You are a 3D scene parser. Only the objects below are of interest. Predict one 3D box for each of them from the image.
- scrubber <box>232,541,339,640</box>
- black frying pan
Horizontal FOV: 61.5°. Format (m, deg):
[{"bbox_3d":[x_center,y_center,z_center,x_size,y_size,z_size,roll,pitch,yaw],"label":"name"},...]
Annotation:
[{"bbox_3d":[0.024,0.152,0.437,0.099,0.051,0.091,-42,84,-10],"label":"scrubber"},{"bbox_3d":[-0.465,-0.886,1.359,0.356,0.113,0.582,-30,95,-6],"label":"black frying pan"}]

★ ★ ★ ★

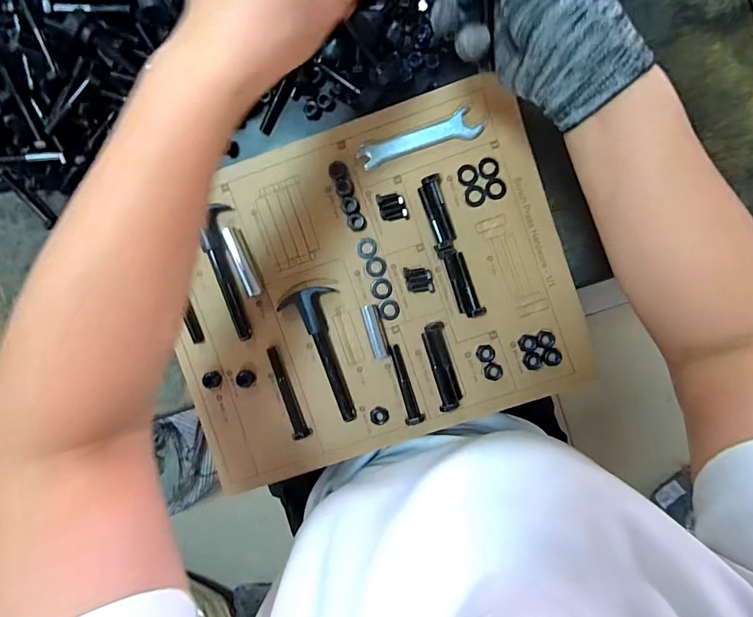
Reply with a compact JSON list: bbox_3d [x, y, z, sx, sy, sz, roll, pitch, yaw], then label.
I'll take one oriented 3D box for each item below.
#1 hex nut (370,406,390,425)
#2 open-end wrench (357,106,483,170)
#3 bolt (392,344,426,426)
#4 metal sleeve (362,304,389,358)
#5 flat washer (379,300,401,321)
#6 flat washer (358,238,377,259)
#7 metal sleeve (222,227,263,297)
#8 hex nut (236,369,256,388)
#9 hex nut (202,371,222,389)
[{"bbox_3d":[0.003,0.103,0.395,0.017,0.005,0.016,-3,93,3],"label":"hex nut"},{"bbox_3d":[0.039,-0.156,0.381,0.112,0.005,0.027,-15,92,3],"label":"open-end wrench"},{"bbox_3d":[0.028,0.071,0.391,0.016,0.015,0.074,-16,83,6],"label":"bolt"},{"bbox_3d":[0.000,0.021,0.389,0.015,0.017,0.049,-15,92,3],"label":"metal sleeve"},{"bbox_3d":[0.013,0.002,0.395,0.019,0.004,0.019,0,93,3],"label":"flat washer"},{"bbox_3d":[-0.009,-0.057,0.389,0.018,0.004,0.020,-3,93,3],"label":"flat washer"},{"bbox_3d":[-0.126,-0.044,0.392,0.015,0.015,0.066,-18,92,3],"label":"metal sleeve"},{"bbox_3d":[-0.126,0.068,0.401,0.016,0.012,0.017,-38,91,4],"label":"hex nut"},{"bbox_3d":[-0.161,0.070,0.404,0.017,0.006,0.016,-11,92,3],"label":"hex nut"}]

★ ★ ★ ★

* _PROMPT_
With the line that has "I'll take one" as the first and the line that has "#8 hex nut (236,369,256,388)" as the last, repeat exactly that run of lines above and no more.

* _TASK OUTPUT_
I'll take one oriented 3D box for each item below.
#1 hex nut (370,406,390,425)
#2 open-end wrench (357,106,483,170)
#3 bolt (392,344,426,426)
#4 metal sleeve (362,304,389,358)
#5 flat washer (379,300,401,321)
#6 flat washer (358,238,377,259)
#7 metal sleeve (222,227,263,297)
#8 hex nut (236,369,256,388)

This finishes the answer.